Perché non sono d’accordo con la suprema Corte in materia di legge elettorale
Comincerei dalla riletture dell’articolo 48 della Costituzione, che così recita: “il voto è personale ed eguale, libero e segreto. Il suo esercizio è dovere civico”.
La libertà ed uguaglianza del voto non mi pare trovi spazio applicativo nel confermare i capilista bloccati e le candidature plurime, dove sarà, per quest’ultime, un sorteggio a stabilire dove assegnare il seggio. Se il voto è uguale, vorrà dire che tutti hanno uguale peso e il conteggio democratico del numero di questi, sarà l’unico “legale” strumento per assegnare un seggio parlamentare e non invece assegnato attraverso un diritto privatistico soggettivo dei capi bastone dei partiti. Lo stesso dicasi per le pluri-candidature, dove il mio voto verrà usufruito da un candidato diverso, forse a me guarda caso antipatico, a cui non avrei mai dato il mio voto.
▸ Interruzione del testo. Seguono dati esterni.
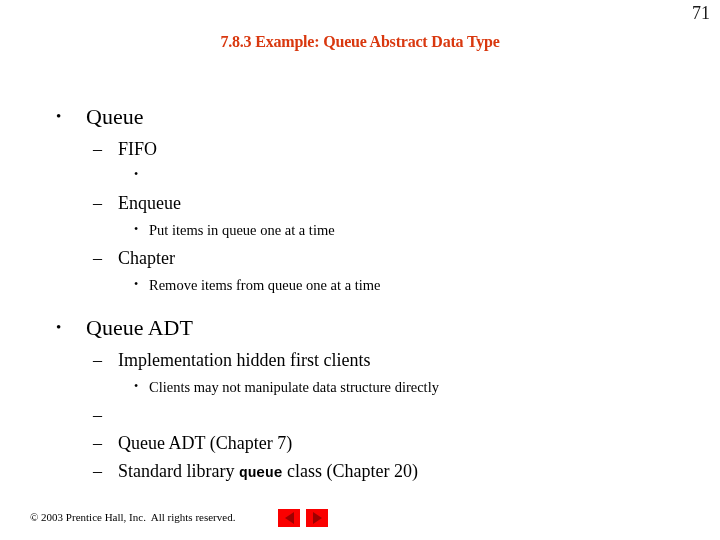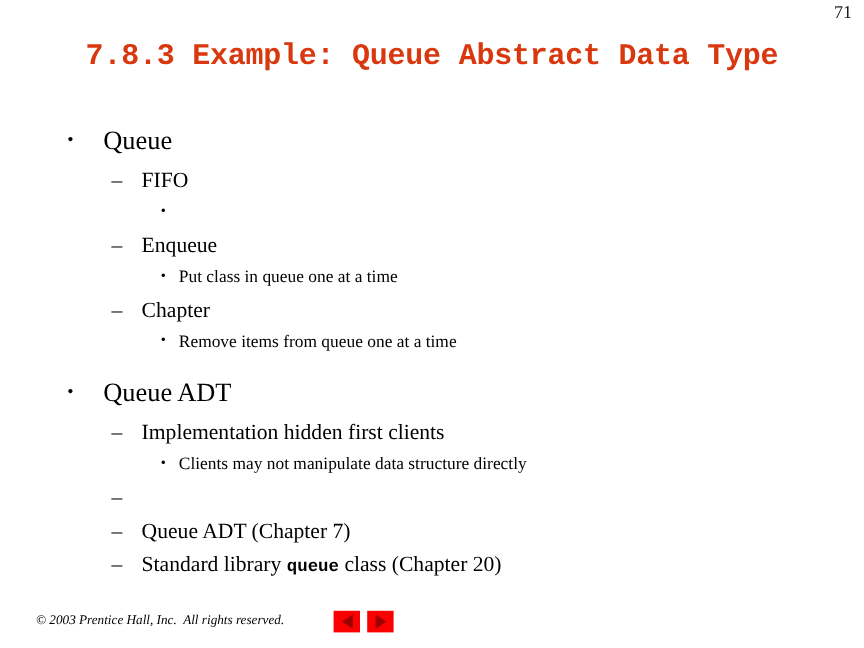"71" .page-number { font-size: 15px -> 18px }
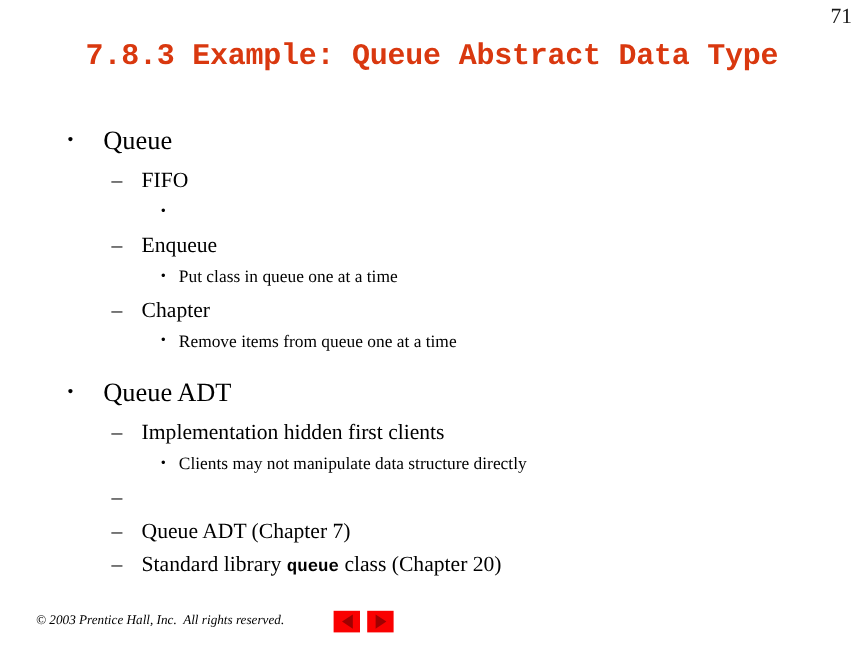"7.8.3 Example: Queue Abstract Data" .slide-title { font-family: Liberation Mono, monospace -> Liberation Serif, serif; font-size: 25px -> 16px }
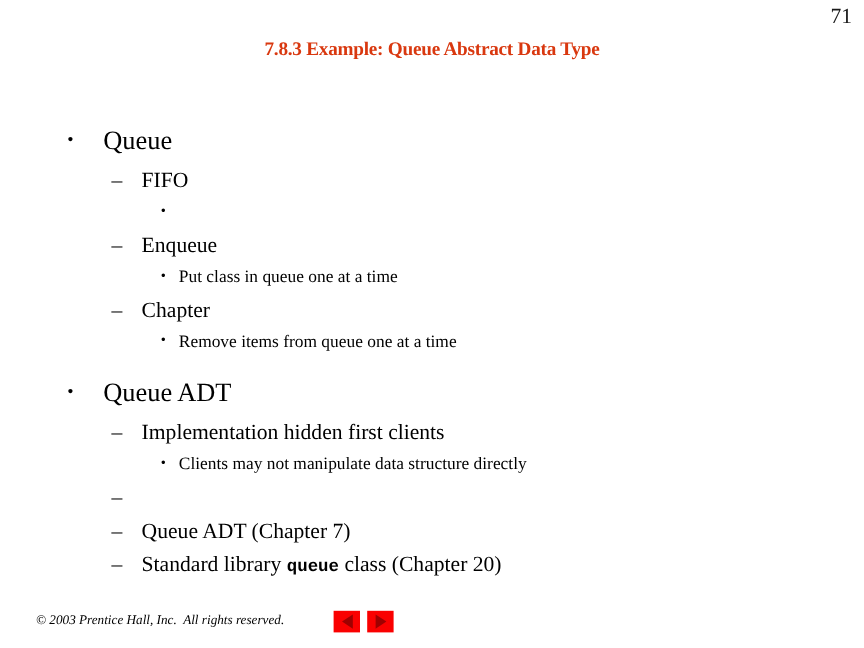"Put class in queue one" span.bullet-text { text: class -> items }
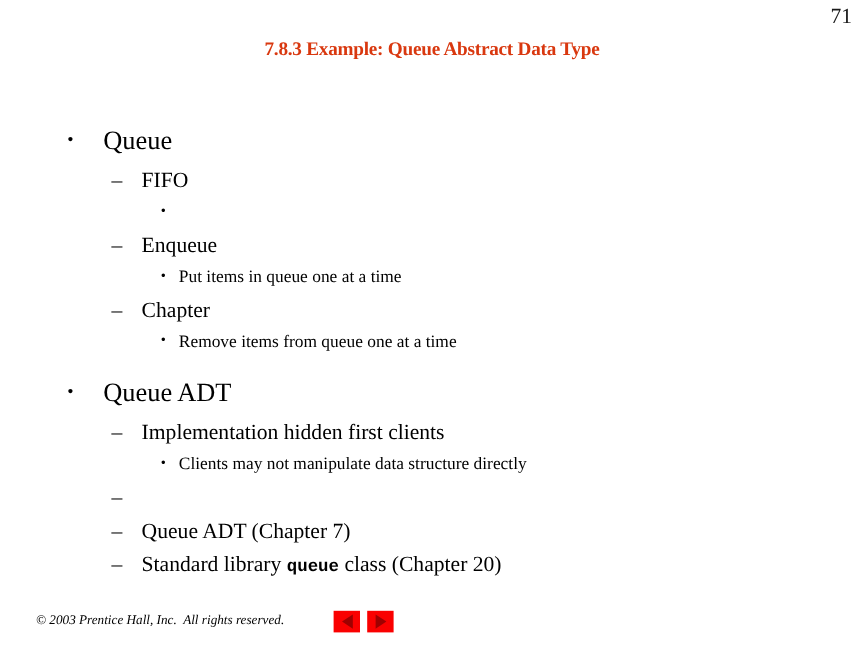"© 2003 Prentice Hall, Inc." .footer { font-style: italic -> none }
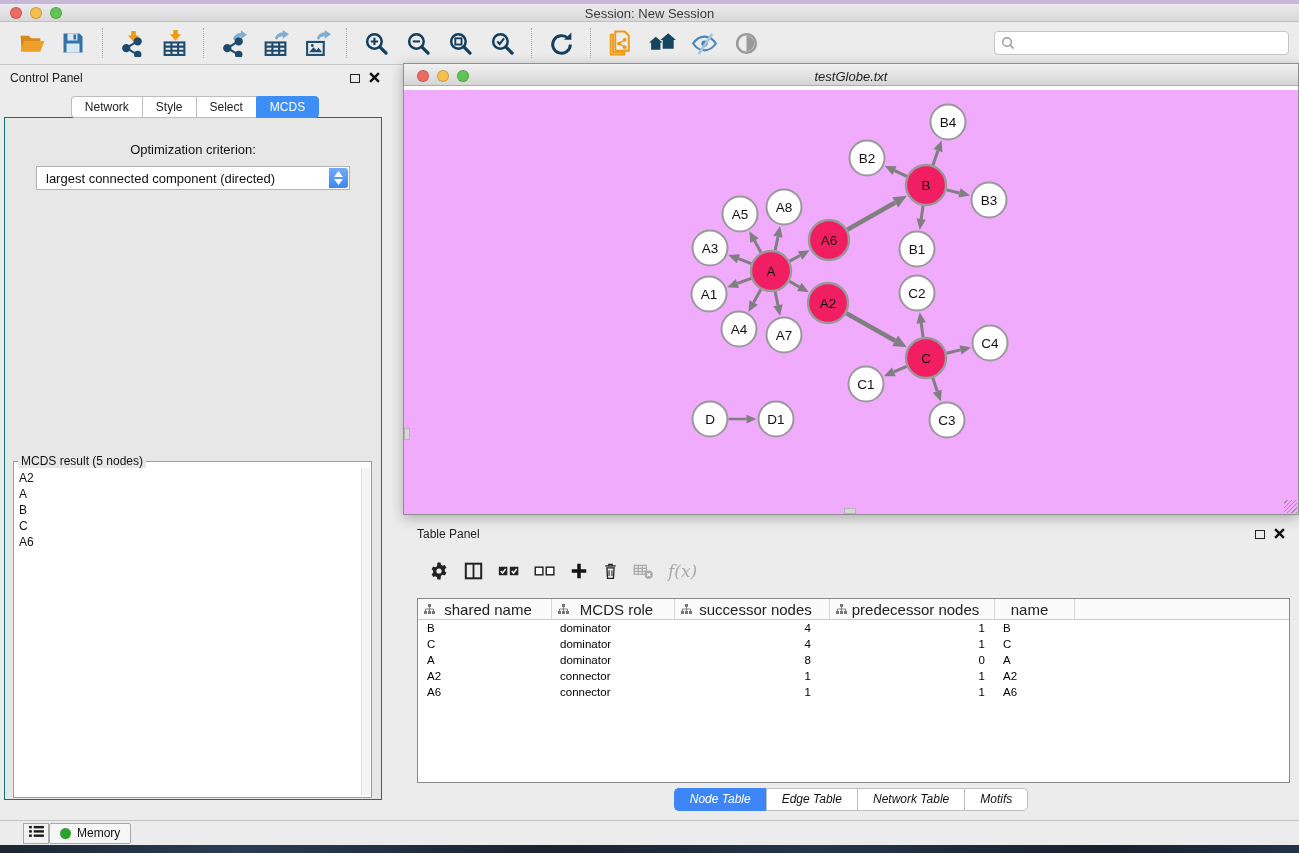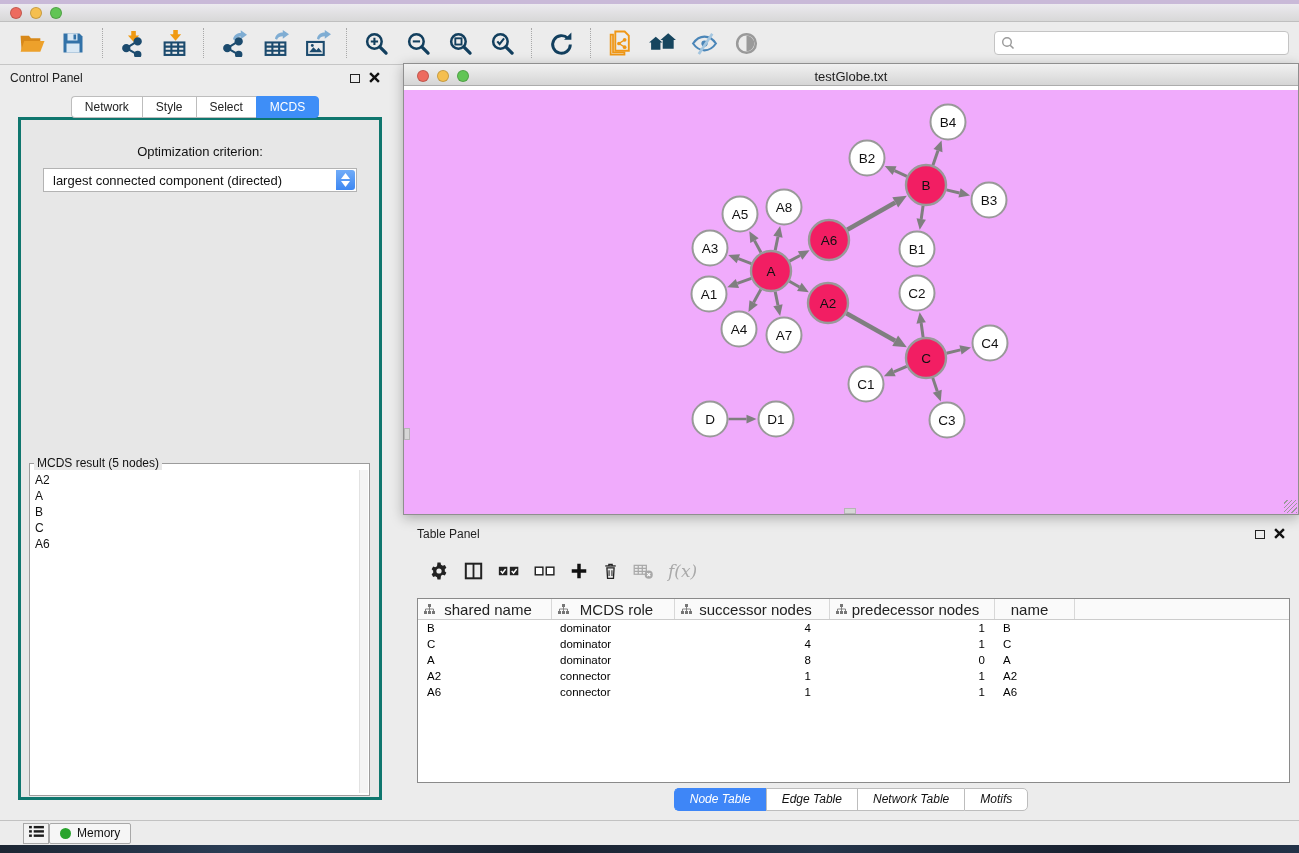"Session: New Session" div.title { html: none -> <div>Session: New Session</div> }
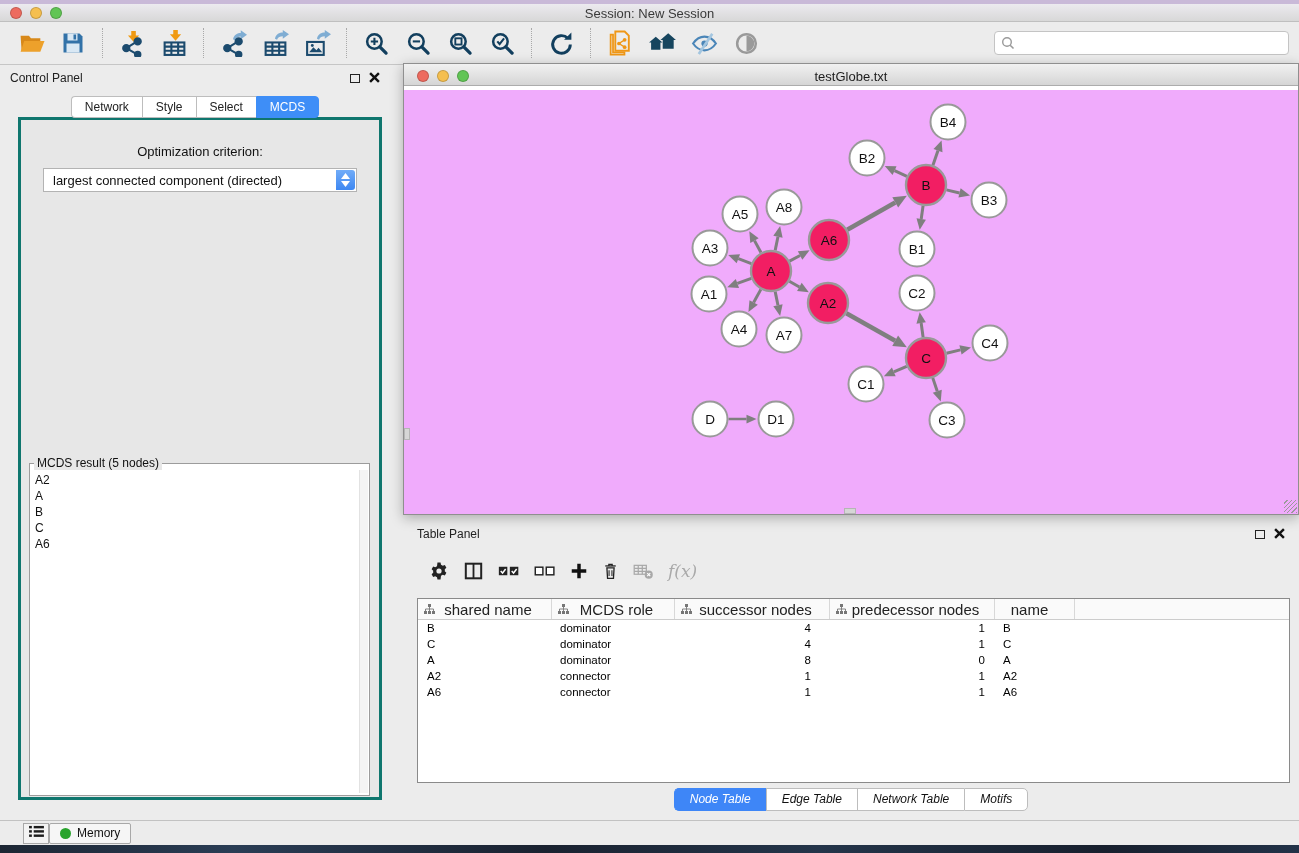"testGlobe.txt" .nw-titlebar { font-style: none -> italic }
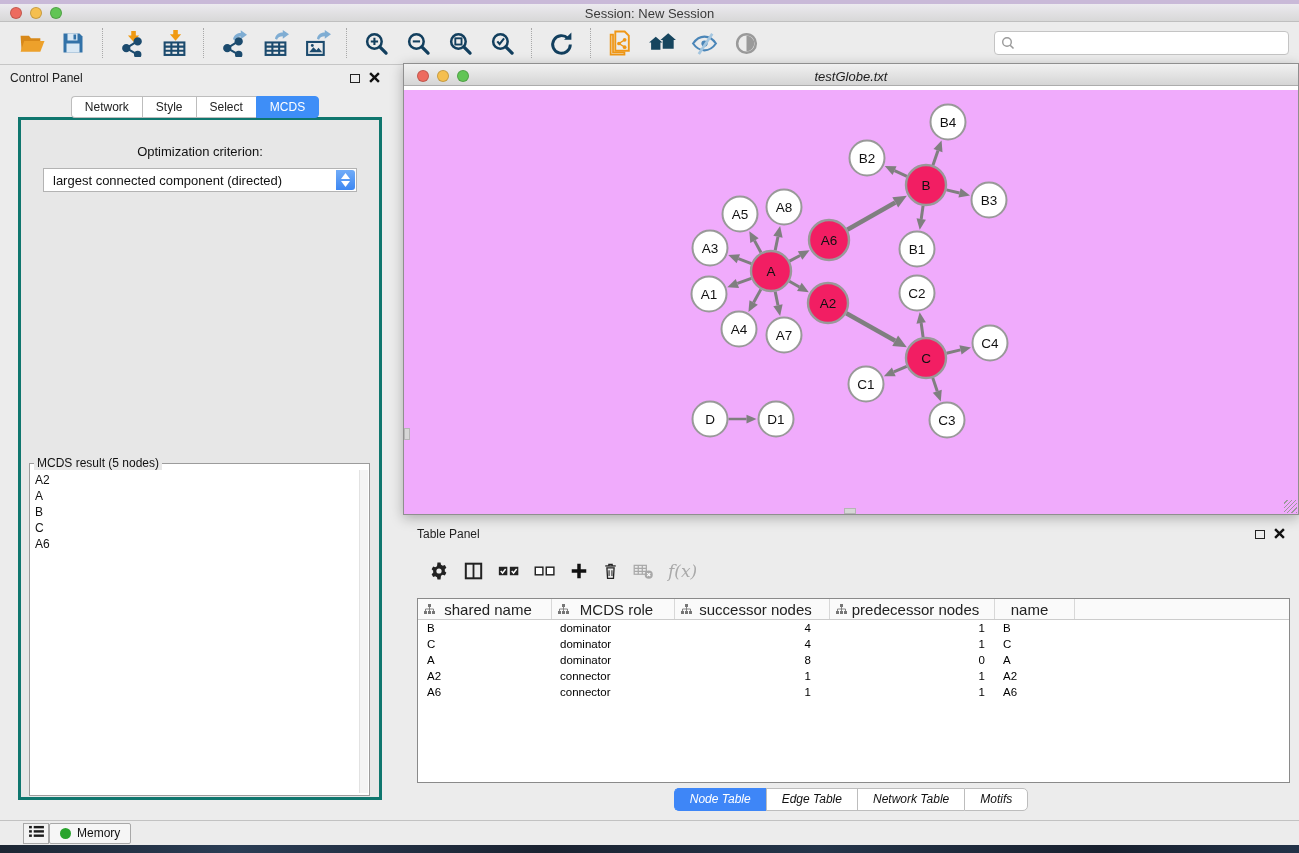"Optimization criterion:" .cp-body { border: 3px solid #0f766e -> 1px solid #0f766e; left: 18px -> 4px }
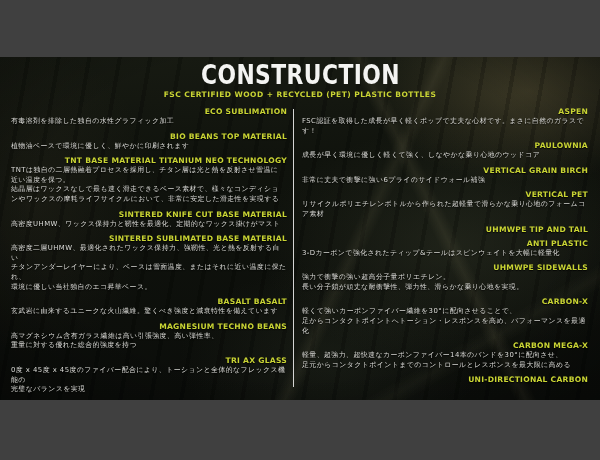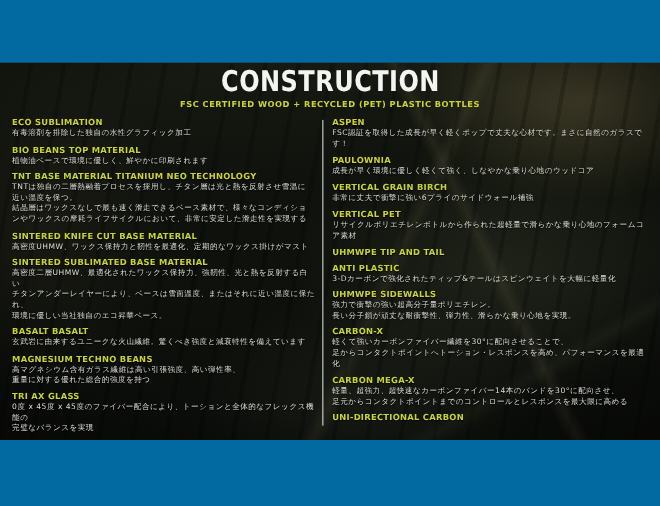"CONSTRUCTION" .canvas { background: #0369a1 -> #404040 }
Alla luce di queste semplici e se vogliamo banali riflessioni su quanto previsto dall’art. 48 della Costituzione, mi chiedo, perché la suprema corte ha ritenuto mantenere in piedi questi due aspetti che io ritengo rappresentare solo delle storture non adeguate ad un sistema democratico? Mentre ho in un certo qual modo intravisto una certa giustificazione (anche se poi è parsa più una sottile interpretazione di lana caprina) l’abolizione del ballottaggio, per il resto nutro qualche sincero dubbio.
Una ulteriore perplesità su cui si potrebbero scrivere fiumi d’inchiostro, resta quello di aver respinto la richiesta di referendum sull’articolo 18. In merito è stato addotto l’escamotage che la formulazione della richiesta di referendum era errata in quanto prevedeva una nuova formulazione dell’art.18. Mi chiedo perché non ha respinto la nuova eventuale ipotizzata riformulazione, approvando però la legittima richiesta referendaria in materia? Per analogia applicativa, avrebbero potuto, come hanno fatto con il ballottaggio, ritenere superflua la formulazione della richiesta referendaria, approvando però quello che oltre milioni di firme chiedevano, ovvero la reintroduzione dell’art. 18.
Alla fine della giostra di tutti questi voli pindarici, nell’ambito di un sistema giudiziario già particolarmente complesso e difficile, si ha la sensazione che mi auguro sia sbagliata, che in queste ultime due circostanze la corte costituzionale abbia emesso delle sentenze con una buona dose di politichese.